The ‘Expanded Edition’ of ‘Rumours’ – which includes a disc of live tracks and a CD of outtakes and alternate versions – makes things even more clear. In an early take of Lindsey Buckingham’s ‘Go Your Own Way,’ he sings “You can roll like thunder,” a direct reference to former girlfriend Stevie Nicks’ lyric in ‘Dreams’ — “Thunder only happens when it’s raining.” The additional line makes a bitchy breakup song even bitchier.
And that’s where this ‘Expanded Edition,’ which tacks on 29 songs to the original ‘Rumours,’ earns its price tag (there’s also a new deluxe that includes a DVD, vinyl copy of ‘Rumours’ and a CD of outtakes that was included in the 2004 reissue). The early, sometimes raw versions of these familiar tracks are occasionally revealing, especially Buckingham’s sketchier cuts, like early takes of ‘Second Hand News’ and ‘I Don’t Want to Know,’ where he’s finding universal footing on deeply personal songs.
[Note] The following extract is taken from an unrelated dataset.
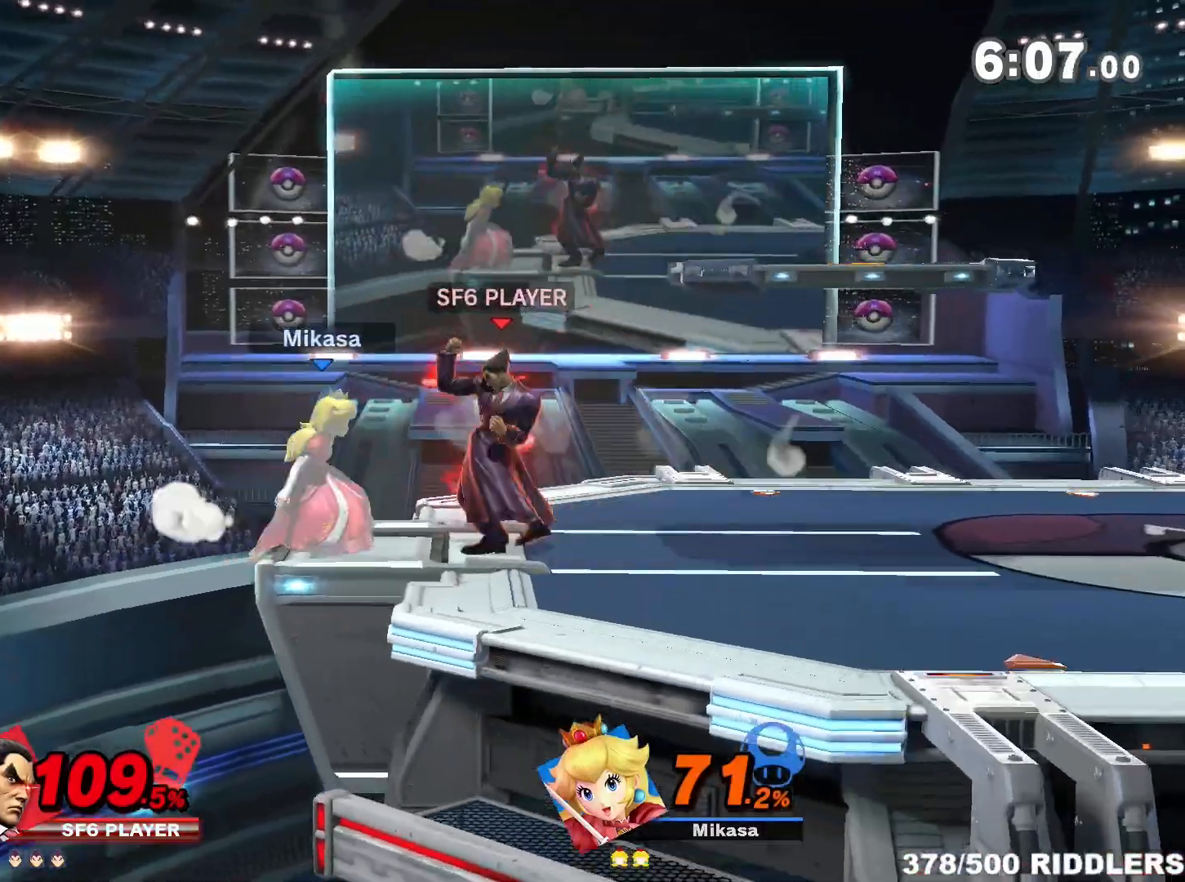
{"buttons": [], "left_stick": "center", "right_stick": "center", "events": [[67, "A", "down"], [150, "A", "up"]]}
Nicks’ tracks, on the other hand, are mostly fully formed here. In fact, an early take of ‘Silver Springs’ – one of her best songs, initially left off ‘Rumours’ but reinstated here and on the 2004 reissue as part of the original album – is better than the released version. A handful of other leftovers (including one from the band’s other singer-songwriter, Christine McVie) were wisely left off the 1977 masterpiece.
The live cuts, taken from a few different shows on the 1977 tour, don’t stray far from the studio versions. Most are ‘Rumours’ songs, with a few from ‘Fleetwood Mac’ (‘Monday Morning,’ ‘Rhiannon’ and a rumbling ‘World Turning’) tossed in. The heart of the reissue – besides the original album, of course, which still sounds like one of the most perfect records ever made – is the new sides of old favorites. They’re the scars that ‘Rumours’ tried to cover.